Um parece uma versão hispânica do Moby, o outro é um cara alto, esguio, com um jeitão de Woody Allen. Leem poesias e fragmentos de textos avulsos.
Esse é o duo espanhol de "spoken word" Afterpop, que mistura música, literatura e teatro e pode ser visto no YouTube em várias apresentações feitas em festivais europeus.
O tipo com ares de Woody Allen é o galego Agustín Fernández Mallo, 46, idealizador do projeto e que tem seu primeiro romance, "Nocilla Dream", lançado no Brasil.
"Acredito numa arte feita de mistura e de fragmentos, de cenas e de outras artes, porque assim é a vida contemporânea. Não lidamos com a linearidade nem com a homogeneidade em nosso dia a dia. Penso que a arte deve refletir isso", diz Mallo à Folha, por telefone.
De fato, o romance de 2006, que inaugurou a trilogia "Nocilla", é uma colagem de cenas poéticas que só vão tomando sentido quando lidas em conjunto. Após "Nocilla Dream", vêm "Nocilla Lab" e "Nocilla Experience", títulos que a editora ainda traduzirá no Brasil.
Nocilla é um creme de chocolate muito popular na Espanha e em Portugal, semelhante ao Nutella, e acabou virando um rótulo para designar os autores da geração de Mallo, que hoje é conhecida como a geração Nocilla.
"Não gosto de rótulos, é uma coisa inventada pelo jornalismo cultural.

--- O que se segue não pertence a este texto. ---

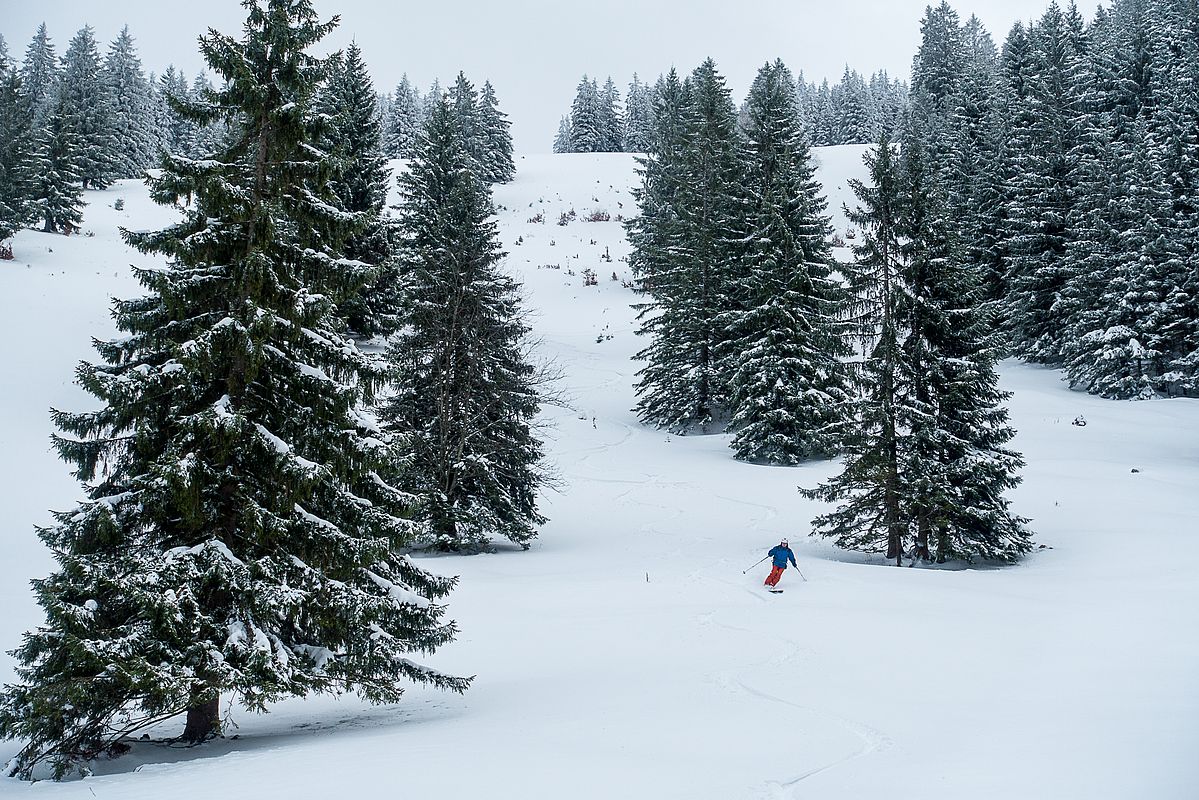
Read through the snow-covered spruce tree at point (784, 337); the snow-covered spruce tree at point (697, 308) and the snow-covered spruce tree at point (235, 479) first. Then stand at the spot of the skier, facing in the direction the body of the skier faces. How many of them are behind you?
2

Mas concordo que há uma busca por uma ruptura nos escritores contemporâneos com a qual me identifico."
No caso de Mallo, essa ruptura se dá pela mescla de poesia com prosa, e com a intersecção de linguagens. O escritor galego é também físico de formação e defende um tratamento poético das questões básicas da ciência.
"A ciência não pode ser separada das humanidades, simplesmente porque é também uma invenção humana."
BORGES
Seus textos-colagens ainda trazem referências da publicidade, da televisão e da internet. "A prosa espanhola era muito conservadora e sujeita a regras específicas da literatura. Creio que estamos conseguindo fugir disso."
Entre suas influências, estão autores como Don DeLillo e David Foster Wallace. A geração Nocilla já foi identificada como uma "prima" de movimentos latino-americanos como o Macondo chileno e o Crack mexicano, mas Mallo não está de acordo.
"Não são conceitos que se podem transportar. Designam quiçá uma mudança geracional na literatura contemporânea, e nesse sentido podemos ser considerados próximos, mas artisticamente há pouco a ver."
Em 2011, Mallo enfrentou uma dura batalha com a viúva do escritor argentino Jorge Luis Borges, María Kodama, que conseguiu que a editora Alfaguara retirasse das livrarias a obra "El Hacedor (de Borges) Remake" (2011). O livro era uma "recriação" da obra homônima de Borges, e Kodama viu nele um plágio.
Mallo o considera de outra maneira. "Para mim é a melhor forma de homenagear Borges. Só o que fiz foi aplicar seus próprios conceitos à sua obra." Os argumentos, porém, não convenceram, e seu livro segue proibido.
Por conta do veto, na Argentina e na Espanha acabou virando uma obra de culto.
"Meu consolo é que hoje em dia é quase impossível proibir uma obra de arte."